Recessions usually happen when there is a massive fall in spending after a severe supply shock (sudden increase/decrease in goods supply). A common measure governments usually take in order to tackle recessionary period is use of expansionary macroeconomic policies which include injecting money into economy and cutting taxation.
Time Period of Recession
Recessions generally last from 6 to 18 months. According to economists, recession can be defined as two consecutive quarters of negative economic growth in gross domestic product (GDP).
Impact of Recession
Large businesses: Big businesses are one of the biggest victims of recessions. When a recession occurs, multinational firms, banks and big manufacturers find themselves in deep trouble as the general economic environment becomes hostile to their operations. For instance a steel manufacturing company may find itself in trouble when it sees its revenues shrinking—which technically causes slump in profits.

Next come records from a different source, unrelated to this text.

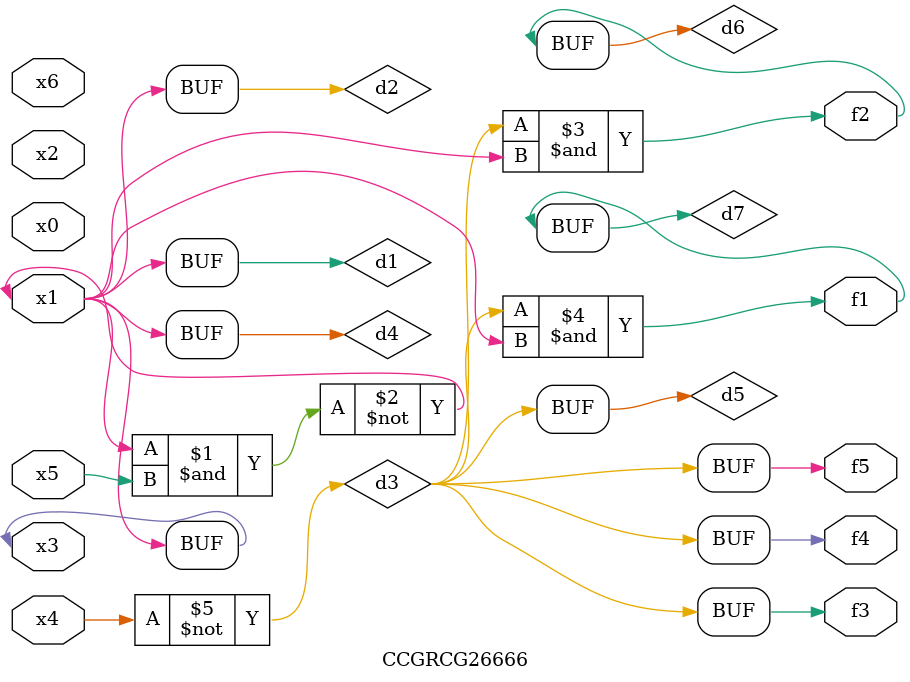
<source format=v>
module CCGRCG26666(
	input x0, x1, x2, x3, x4, x5, x6,
	output f1, f2, f3, f4, f5
);

	wire d1, d2, d3, d4, d5, d6, d7;

	buf (d1, x1, x3);
	nand (d2, x1, x5);
	not (d3, x4);
	buf (d4, d1, d2);
	buf (d5, d3);
	and (d6, d3, d4);
	and (d7, d3, d4);
	assign f1 = d7;
	assign f2 = d6;
	assign f3 = d5;
	assign f4 = d5;
	assign f5 = d5;
endmodule

</source>
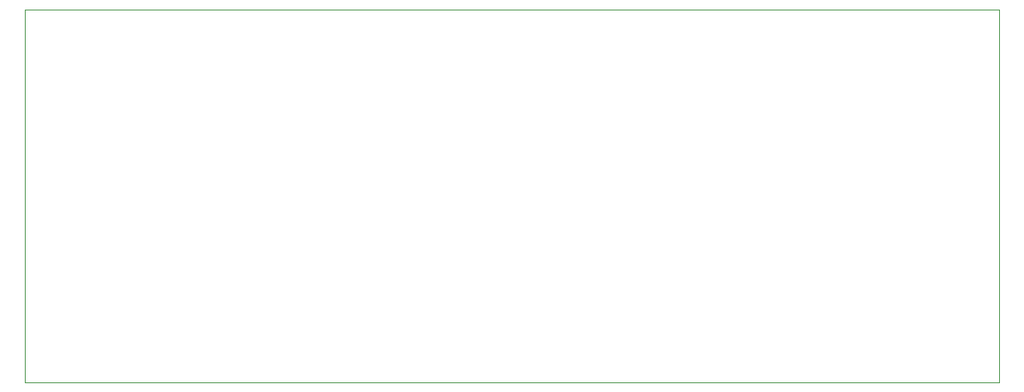
<source format=gbr>
%TF.GenerationSoftware,KiCad,Pcbnew,8.0.7*%
%TF.CreationDate,2025-01-26T18:01:06+01:00*%
%TF.ProjectId,ESP_PZEM004V3,4553505f-505a-4454-9d30-303456332e6b,rev?*%
%TF.SameCoordinates,Original*%
%TF.FileFunction,Profile,NP*%
%FSLAX46Y46*%
G04 Gerber Fmt 4.6, Leading zero omitted, Abs format (unit mm)*
G04 Created by KiCad (PCBNEW 8.0.7) date 2025-01-26 18:01:06*
%MOMM*%
%LPD*%
G01*
G04 APERTURE LIST*
%TA.AperFunction,Profile*%
%ADD10C,0.100000*%
%TD*%
G04 APERTURE END LIST*
D10*
X93980000Y-76855000D02*
X93980000Y-116225000D01*
X196850000Y-76855000D02*
X196850000Y-116225000D01*
X93980000Y-76855000D02*
X196850000Y-76855000D01*
X196850000Y-116225000D02*
X93980000Y-116225000D01*
M02*

</source>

As big businesses usually employ large workforce—fall in profits will force the company management to cut back on labor costs laying off hundreds of its employees. The vicious cycle created by recession spreads to other departments like production, marketing etc crippling operations of the manufacturing company.
The impact of recession is obviously not limited to this manufacturing company; it also traps thousands of other industries breaking momentum of the overall economic cycle.
Stock market (falling stocks, dividends): As manufacturing firms and other big corporations bear the brunt of recession and their revenues fall, their stock prices also get hurt forcing investors to avoid investing in stocks.
Bankruptcies: Cash flow is a very important element for companies. Cash is what keeps companies in business. As recession causes general fall in production, employment, capacity utilization etc, cash position of businesses becomes weaker—which resultantly creates serious cash flow problems forcing companies to file for bankruptcy.
Conclusion Recession is a vicious cycle that traps just about everyone — from large businesses to a roadside shopkeeper. However recessions are not unnatural as they are inevitable and happen following peak in economic activity. Economic activity normally regains momentum after recessionary period.